EXTRACT TO READ:
= Beginning of Section =

Apache CarbonData community is pleased to announce the release of the Version 1.6.1 in The Apache Software Foundation (ASF).
CarbonData is a high-performance data solution that supports various data analytic scenarios, including BI analysis, ad-hoc SQL query, fast filter lookup on detail record, streaming analytics, and so on. CarbonData has been deployed in many enterprise production environments, in one of the largest scenarios, it supports queries on a single table with 3PB data (more than 5 trillion records) with response time less than 3 seconds!
We encourage you to use the release https://archive.apache.org/dist/carbondata/1.6.1/, and feedback through the CarbonData user mailing lists!
This release note provides information on the new features, improvements, and bug fixes of this release.
What’s New in CarbonData Version 1.6.1?
CarbonData 1.6.1 intention was to move closer to unified analytics and improve the stability. In this version of CarbonData, around 40 JIRA tickets related to improvements, and bugs have been resolved. Following are the summary.
Index Server performance improvements for Full Scan and TPCH Queries
Carbon currently prunes and caches all block/blocklet datamap index information into the driver. If the cache size becomes huge(70-80% of the driver memory) then there can be excessive GC in the driver which can slow down the queries and the driver may even go OutOfMemory. Moving out the indexes to separate JDBCServer reduced the overhead on the primary JDBCServer, but introduced delay in fetching the bulk pruning blocks list from the Index server. This is improved in this release and performance is same as running without Index Server.
Please find the detailed JIRA list: https://issues.apache.org/jira/secure/ReleaseNote.jspa?projectId=12320220&version=12345993
- [CARBONDATA-3454] - Optimize the performance of select count(*) for index server
- [CARBONDATA-3462] - Add usage and deployment document for index server
- [CARBONDATA-3452] - select query failure when substring on dictionary column with join
- [CARBONDATA-3474] - Fix validate mvQuery having filter expression and correct error message
- [CARBONDATA-3476] - Read time and scan time stats shown wrong in executor log for filter query
- [CARBONDATA-3477] - Throw out exception when use sql: 'update table select\n...'
- [CARBONDATA-3478] - Fix ArrayIndexOutOfBoundsException issue on compaction after alter rename operation
- [CARBONDATA-3480] - Remove Modified MDT and make relation refresh only when schema file is modified.

= End of Section =

TASK 1: Rewrite everything in the records from the first line down to the line containing "dist [0.010285, -0.000392]" as a JSON list of strings, one string per line, with blank lines and pictures left out.
TASK 2: Continue the CarbonData 1.6.1 release announcement from its last line.
The text and the records have nothing to do with each other.

RECORDED INFORMATION:
= Beginning of Section =

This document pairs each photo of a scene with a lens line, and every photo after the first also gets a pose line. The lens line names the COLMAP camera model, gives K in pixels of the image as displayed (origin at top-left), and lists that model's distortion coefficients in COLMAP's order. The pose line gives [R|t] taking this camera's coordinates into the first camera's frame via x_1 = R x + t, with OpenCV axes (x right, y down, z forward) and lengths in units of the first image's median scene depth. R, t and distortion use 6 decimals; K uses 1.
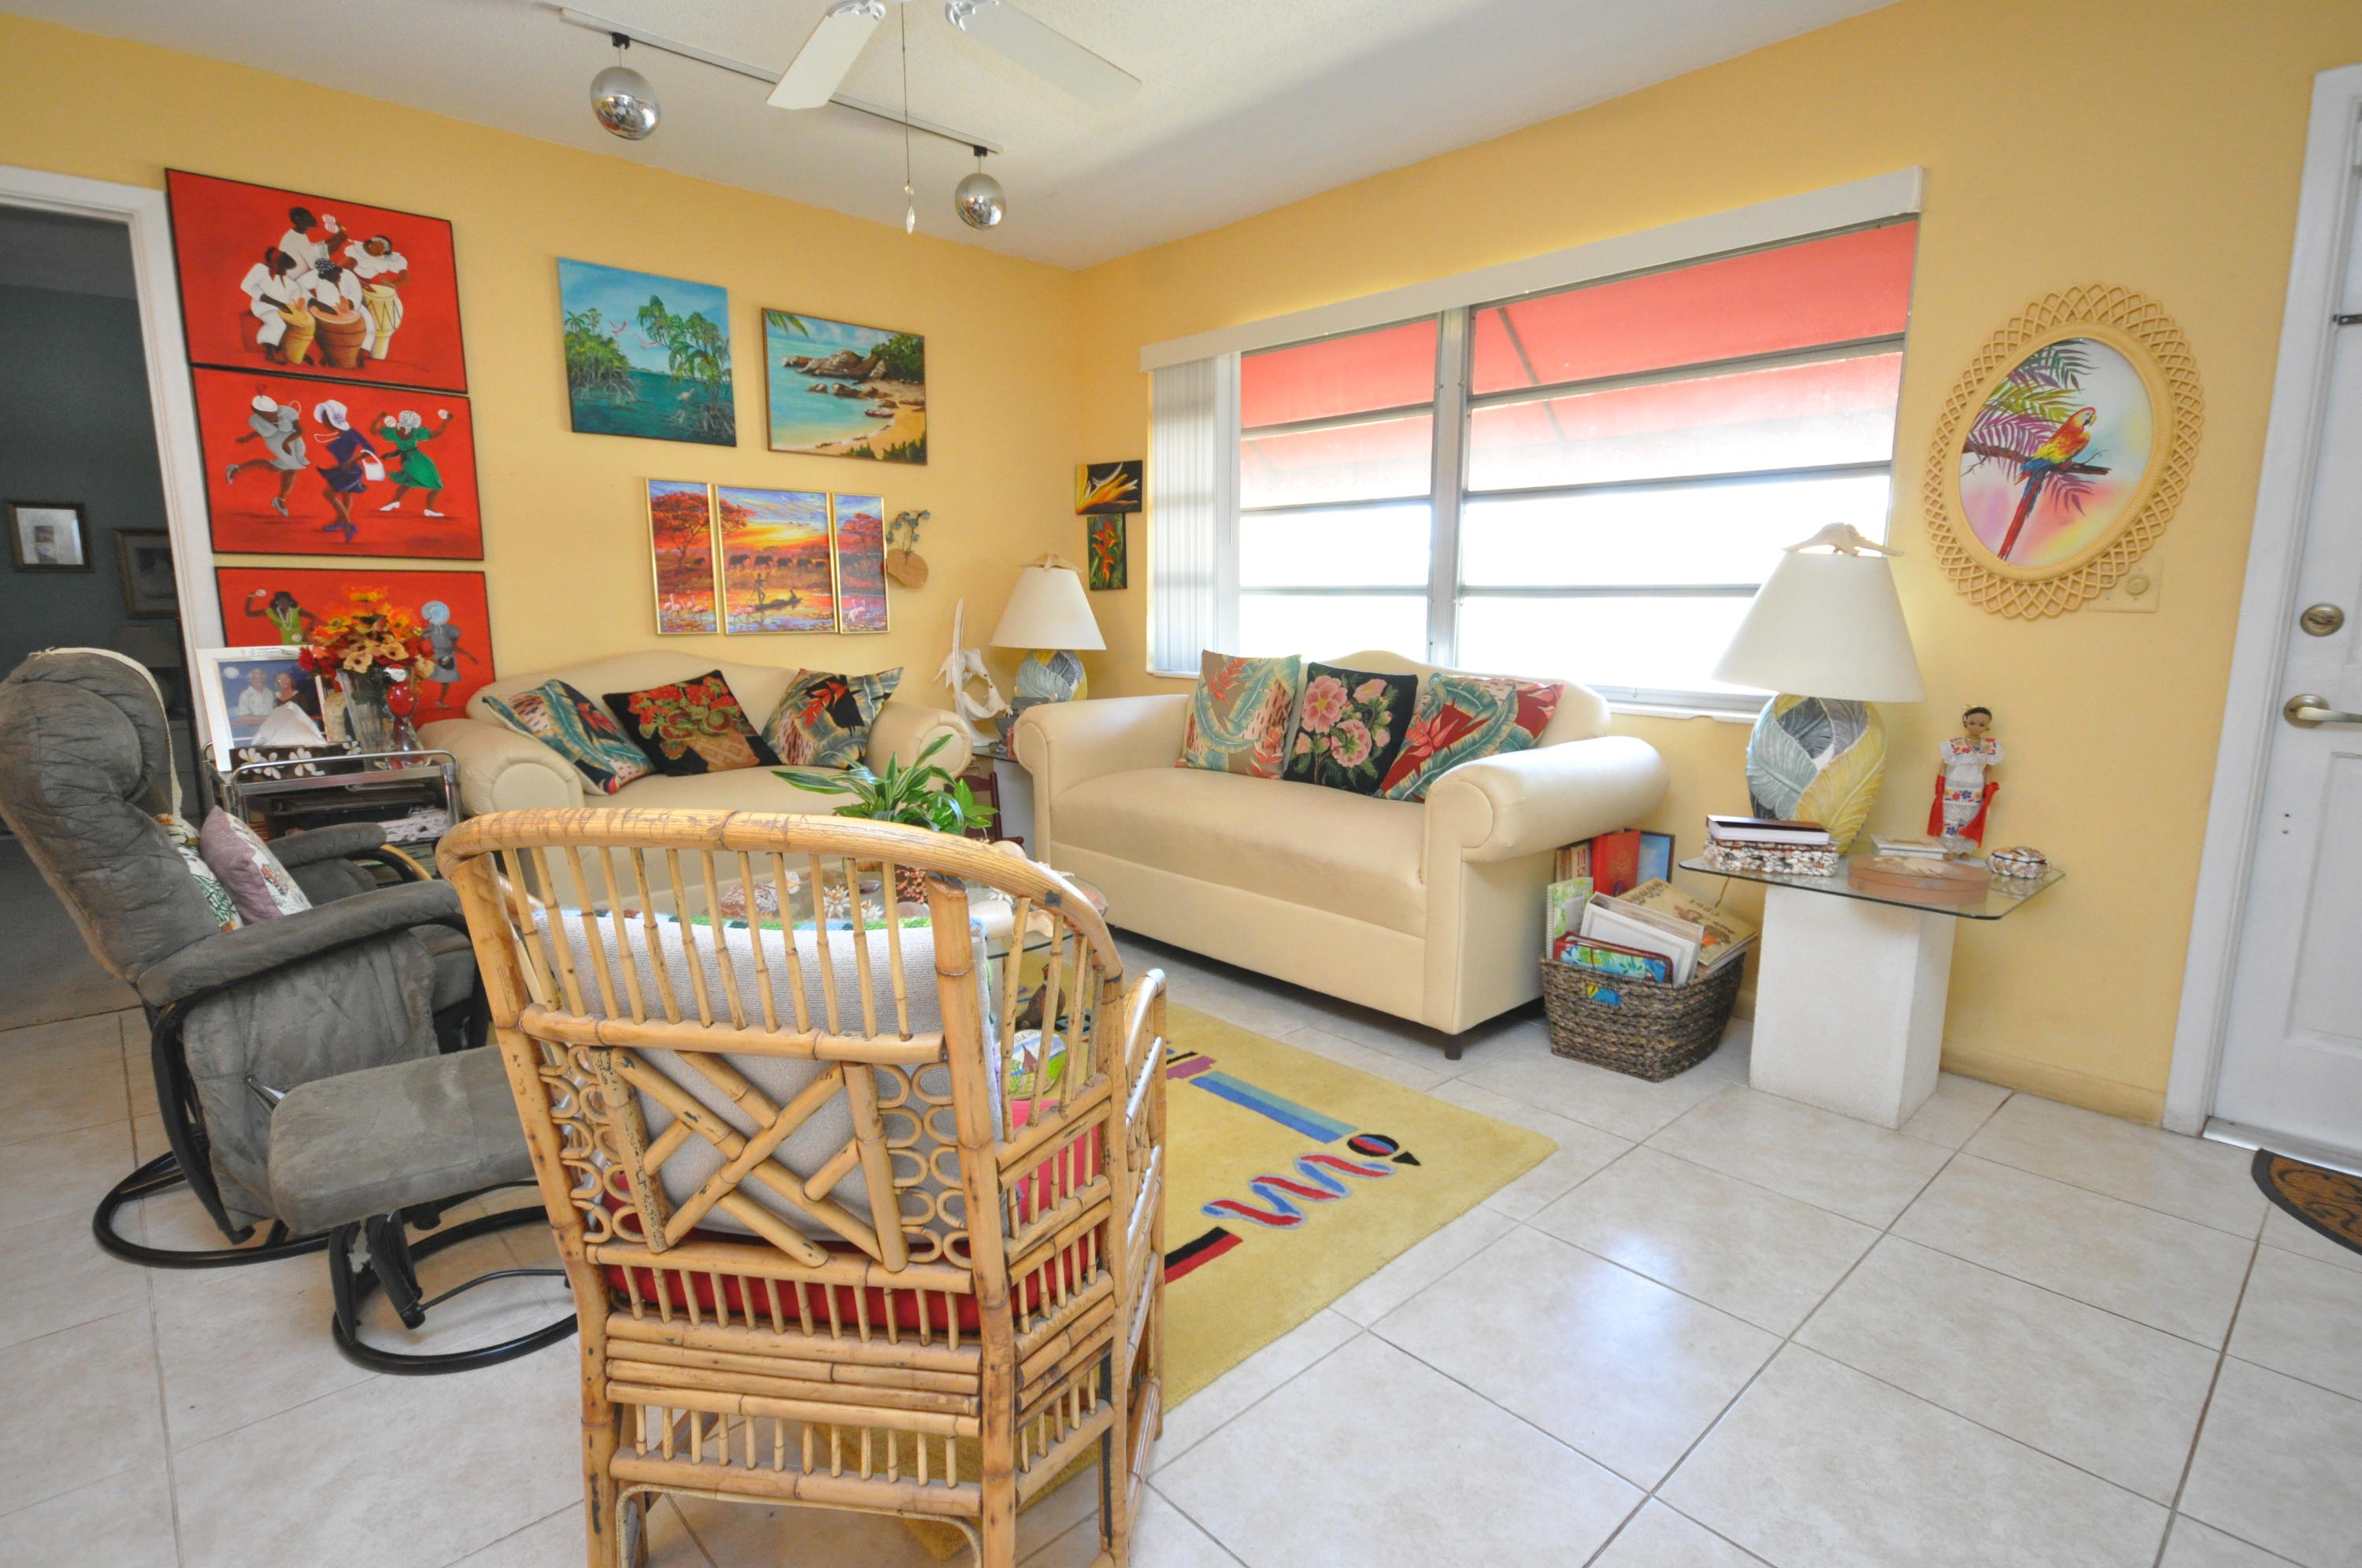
lens RADIAL K [[1179.3, 0, 1174.0], [0, 1179.3, 787.9], [0, 0, 1]] dist [0.016828, -0.000077]
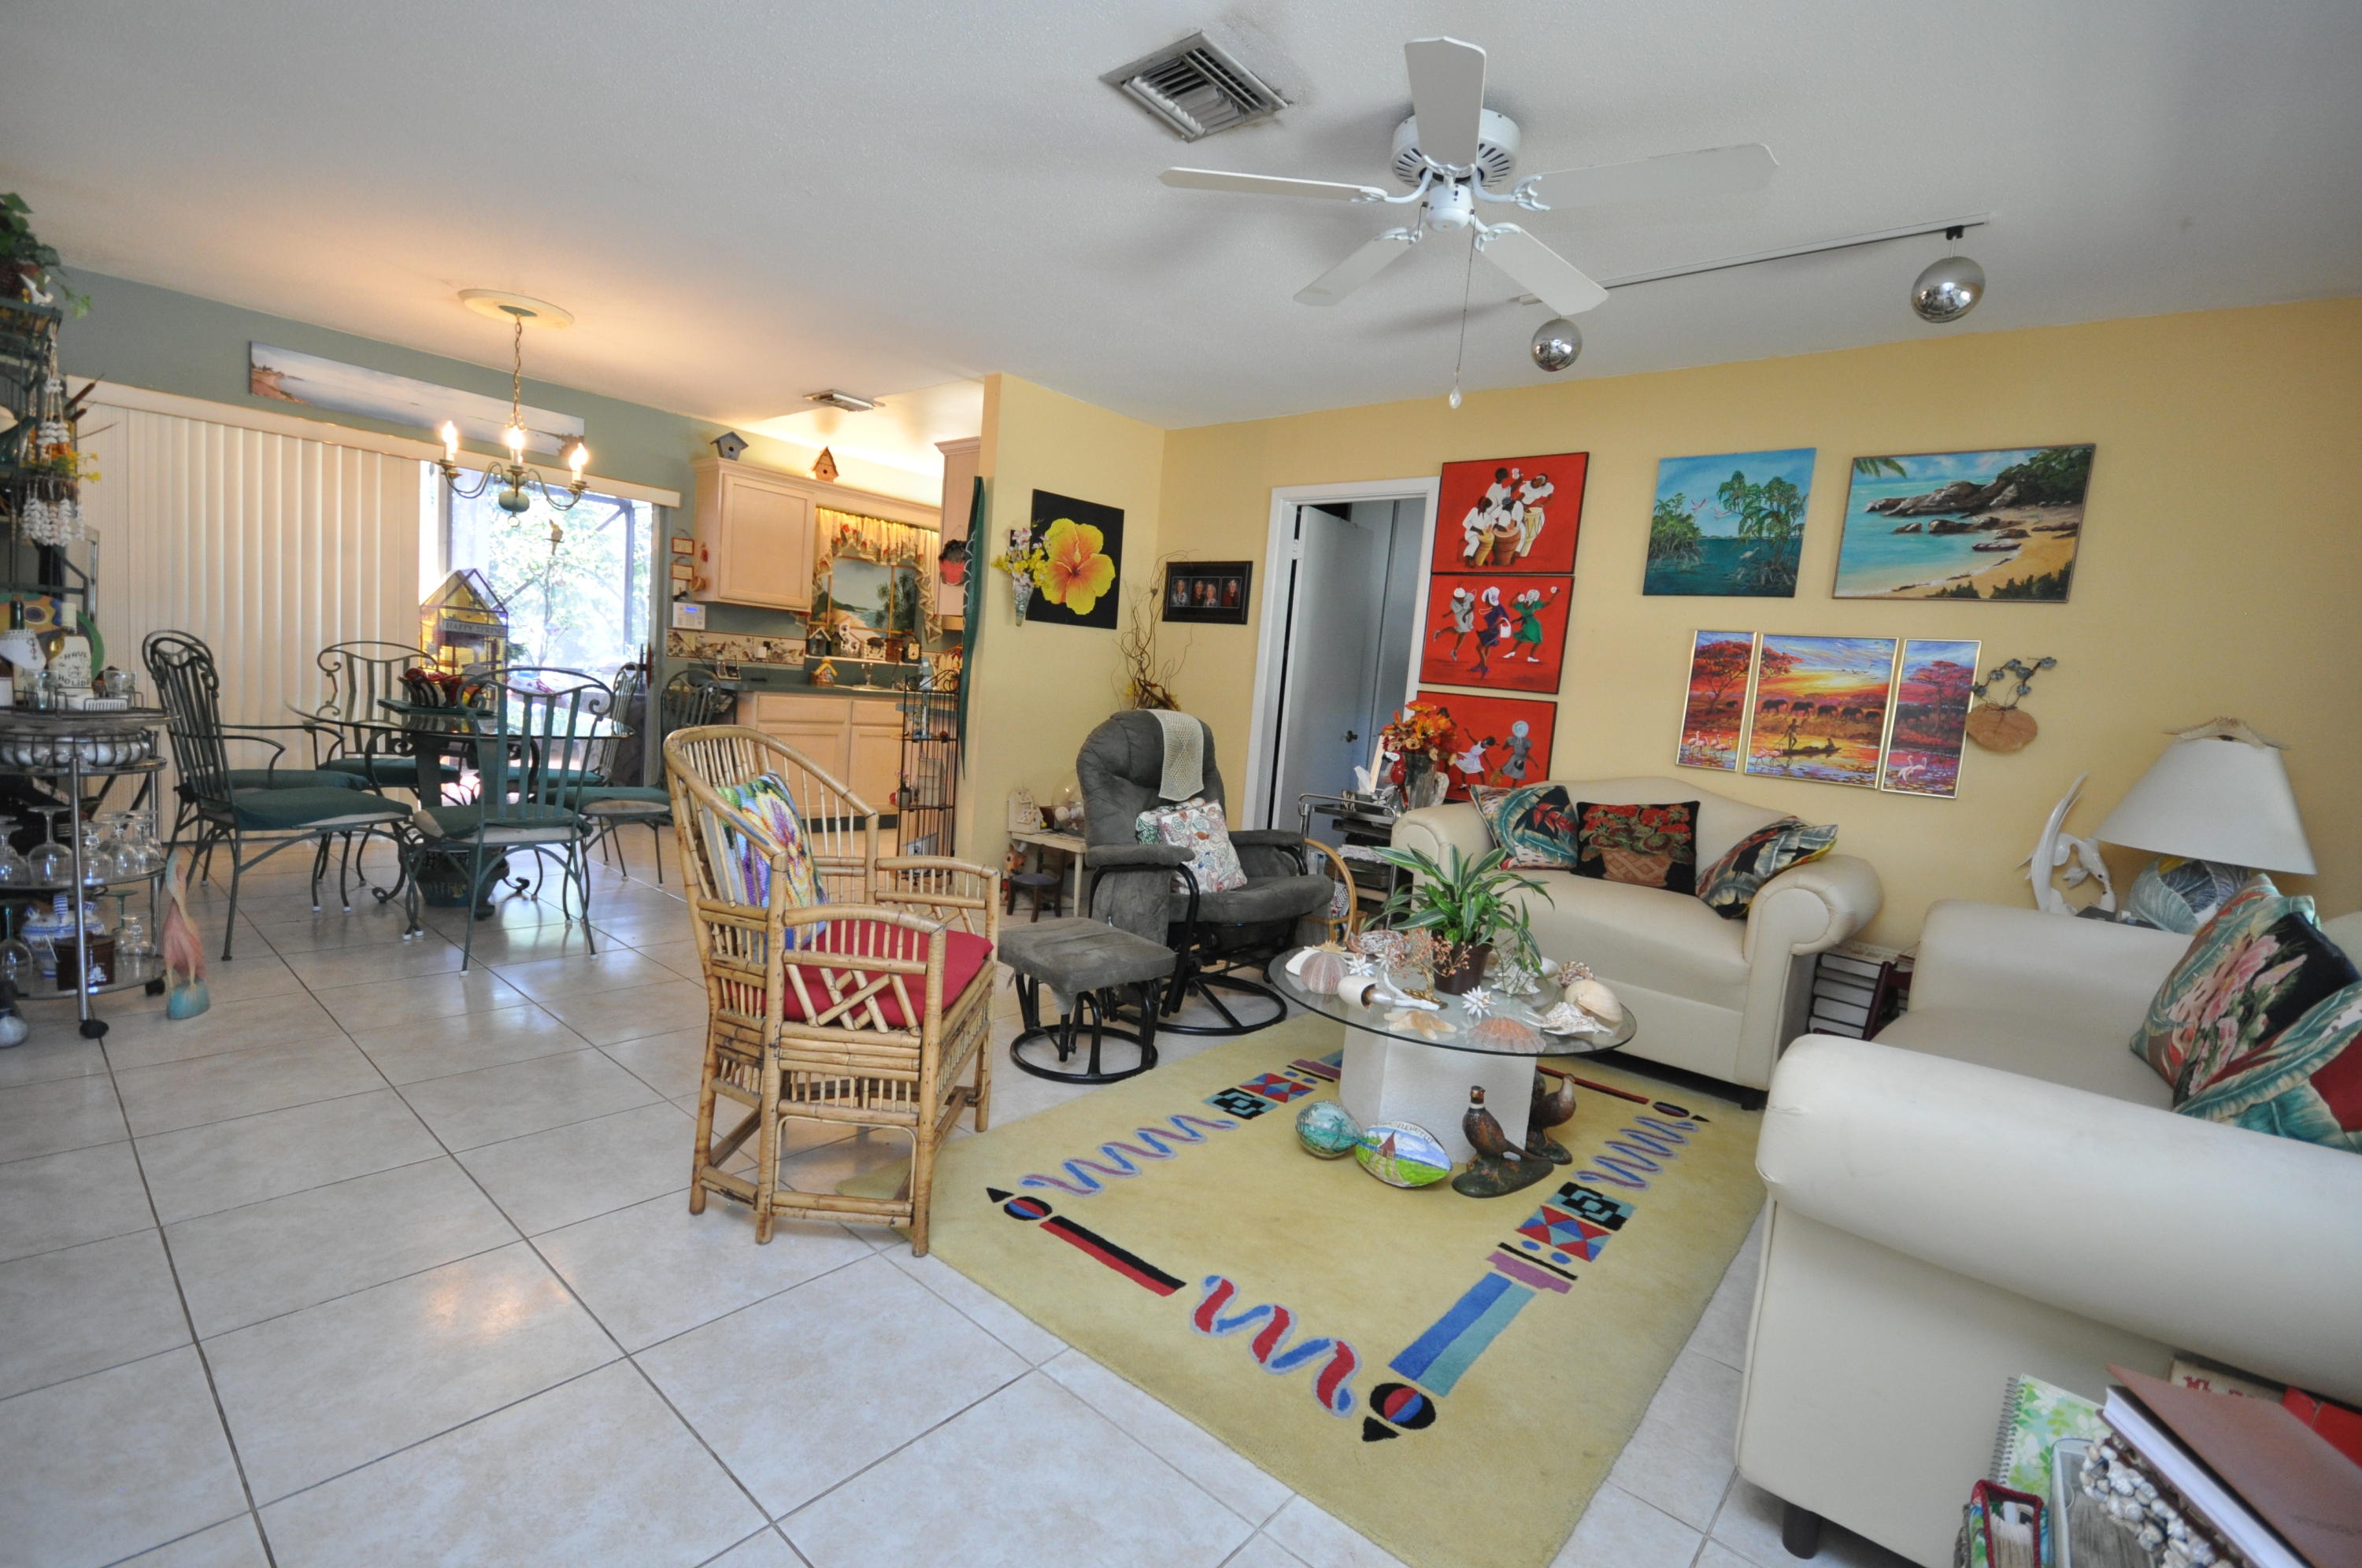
lens RADIAL K [[1032.6, 0, 1174.3], [0, 1032.6, 781.2], [0, 0, 1]] dist [0.010285, -0.000392]
pose [[0.118686, 0.104996, -0.987365, 0.476164], [-0.246355, 0.966415, 0.073155, -0.067793], [0.961885, 0.234559, 0.140566, 0.397878]]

= End of Section =

EXERCISE RESPONSE 1:
[
  "This document pairs each photo of a scene with a lens line, and every photo after the first also gets a pose line. The lens line names the COLMAP camera model, gives K in pixels of the image as displayed (origin at top-left), and lists that model's distortion coefficients in COLMAP's order. The pose line gives [R|t] taking this camera's coordinates into the first camera's frame via x_1 = R x + t, with OpenCV axes (x right, y down, z forward) and lengths in units of the first image's median scene depth. R, t and distortion use 6 decimals; K uses 1.",
  "lens RADIAL K [[1179.3, 0, 1174.0], [0, 1179.3, 787.9], [0, 0, 1]] dist [0.016828, -0.000077]",
  "lens RADIAL K [[1032.6, 0, 1174.3], [0, 1032.6, 781.2], [0, 0, 1]] dist [0.010285, -0.000392]"
]

EXERCISE RESPONSE 2:
- [CARBONDATA-3481] - Multi-thread pruning fails when datamaps count is just near numOfThreadsForPruning
- [CARBONDATA-3482] - Null pointer exception when concurrent select queries are executed from different beeline terminals.
- [CARBONDATA-3483] - Can not run horizontal compaction when execute update sql
- [CARBONDATA-3485] - data loading is failed from S3 to hdfs table having ~2K carbonfiles
- [CARBONDATA-3486] - Serialization/ deserialization issue with Datatype
- [CARBONDATA-3487] - wrong Input metrics (size/record) displayed in spark UI during insert into
- [CARBONDATA-3490] - Concurrent data load failure with carbondata FileNotFound exception
- [CARBONDATA-3493] - Carbon query fails when enable.query.statistics is true in specific scenario.
- [CARBONDATA-3494] - Nullpointer exception in case of drop table
- [CARBONDATA-3495] - Insert into Complex data type of Binary fails with Carbon & SparkFileFormat
- [CARBONDATA-3499] - Fix insert failure with customFileProvider
- [CARBONDATA-3502] - Select query fails with UDF having Match expression inside IN expression
- [CARBONDATA-3505] - Fixed drop database cascade issue when 2 database point to same location.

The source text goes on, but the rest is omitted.